Foundations: Self Regulation
- Self-regulation includes a set of skills that allows a child to manage his emotions, control his actions, and maintain focus and attention on a task.
- Children develop at different rates in all of the developmental stages and this is true for self-regulation as well. It is a complex process that is influenced by the child’s temperament, environment, and experiences.
- Emotional self-regulation is involved in how we feel emotions, how we pay attention to emotions, how we think about these feelings and how we behave. Young children gradually learn how to manage their feelings. This leads to effectively interacting with peers and adults when they are upset, frustrated, or otherwise over-stimulated.
- Behavioral self-regulation includes the ability to inhibit one’s actions. Examples include remembering and following rules, not hitting or biting, and sharing in play.
- Cognitive self-regulation is the most complex and last to develop. It begins to appear in four-year-olds as they develop their ability to plan (e.g., what they are going to do) and utilize proper responses (e.g., listening when a story is read).

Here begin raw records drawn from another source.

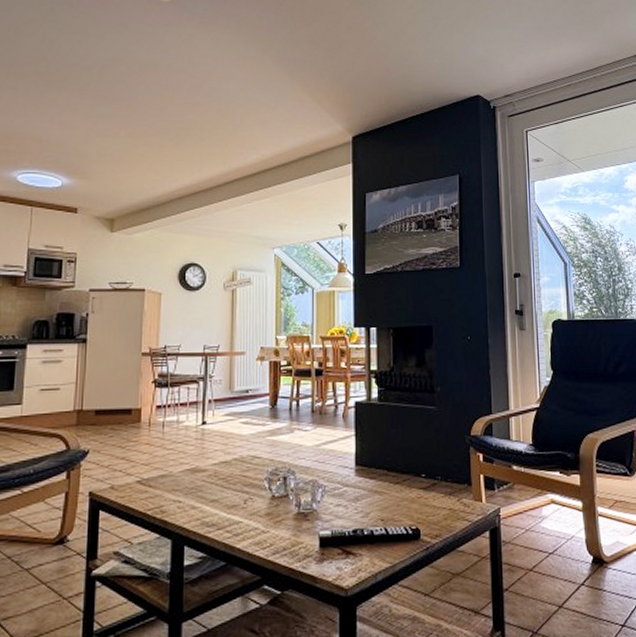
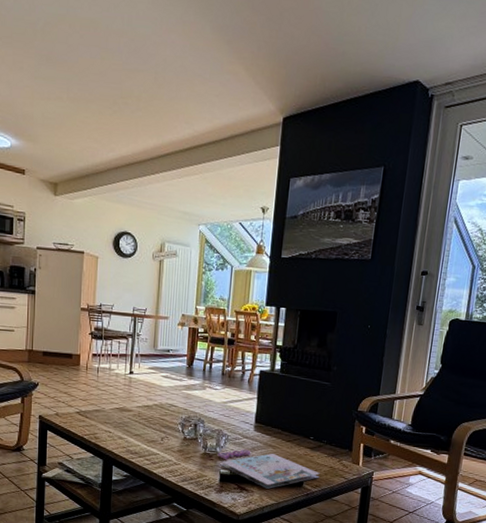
magazine: none [314,500,439,549] -> present [217,449,320,489]

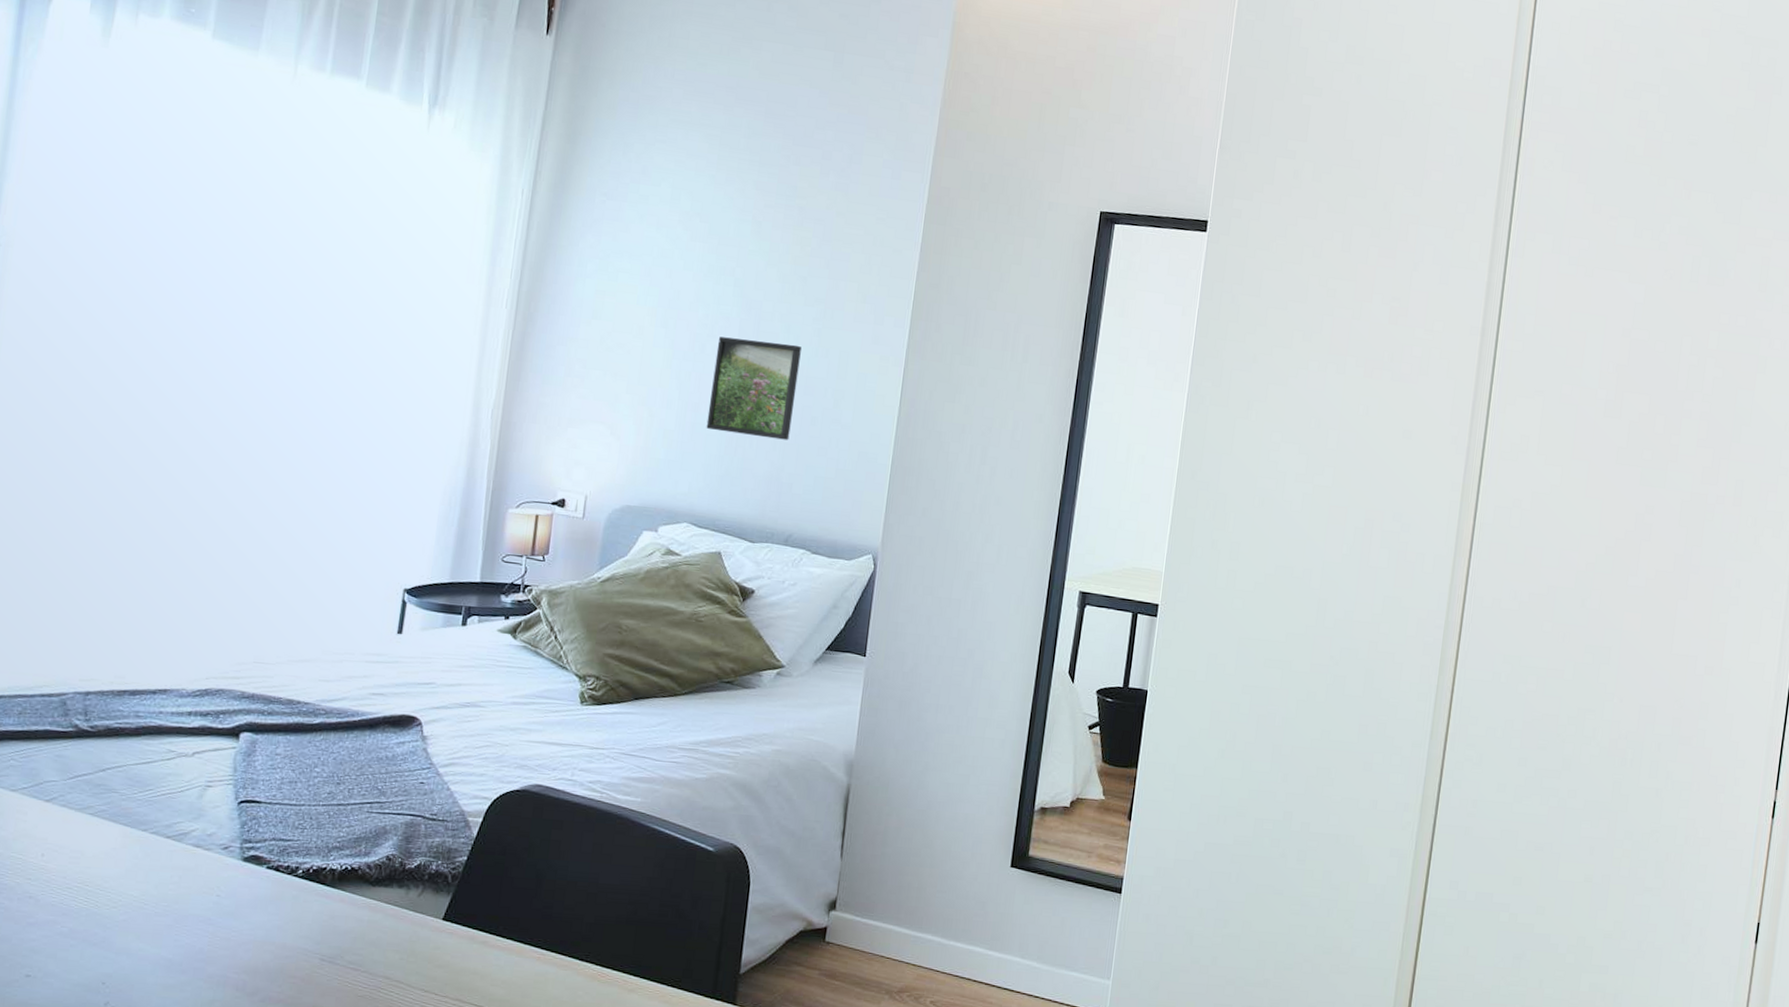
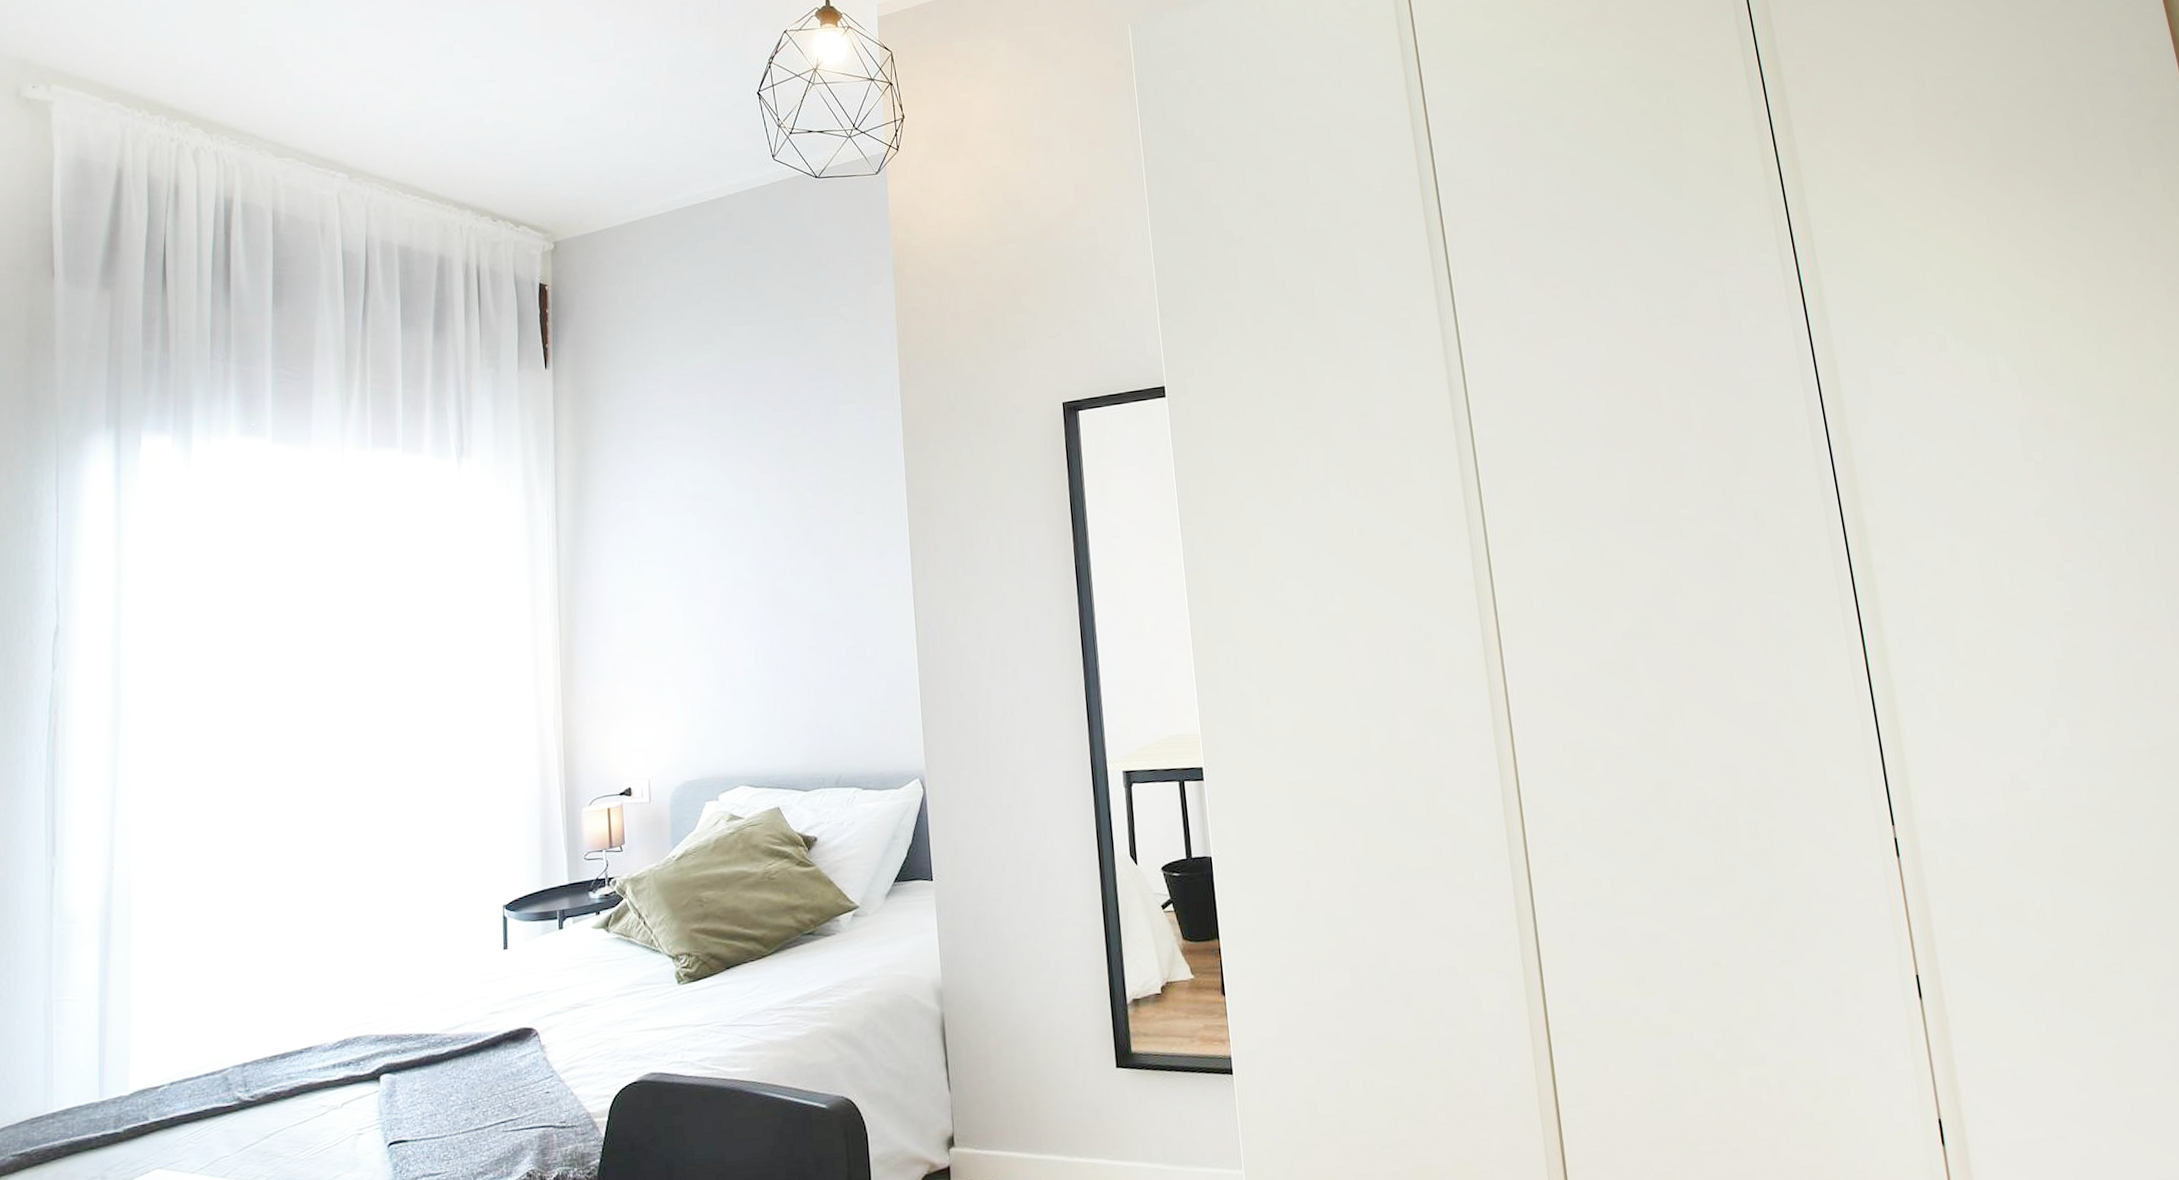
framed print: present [706,336,802,441] -> none [740,594,822,692]

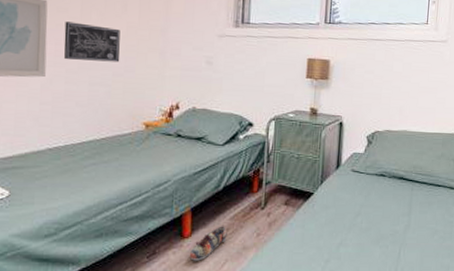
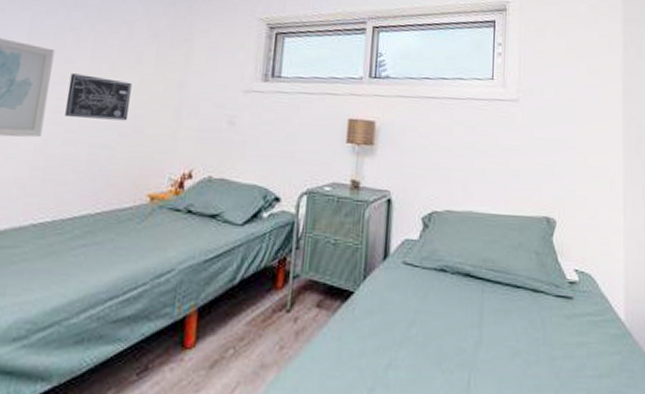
shoe: present [189,226,227,261] -> none [190,333,242,382]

- These skills are integral to how a child comes to feel about herself and her relationships with others, her ability to cope in the face of frustration, disappointment, stress and uncertainty, and her mental health. In addition, many of the behaviors and attributes associated with successful school adjustment are related to self-regulation skills. Popular psychologist Daniel Goleman is a great exponent of research showing that self-regulation capabilities are the biggest single determinant of life outcomes. These skills are integral in how a child comes to feel about herself and her relationships with others, her ability to cope in the face of frustration, disappointment, stress and uncertainty, and her mental health.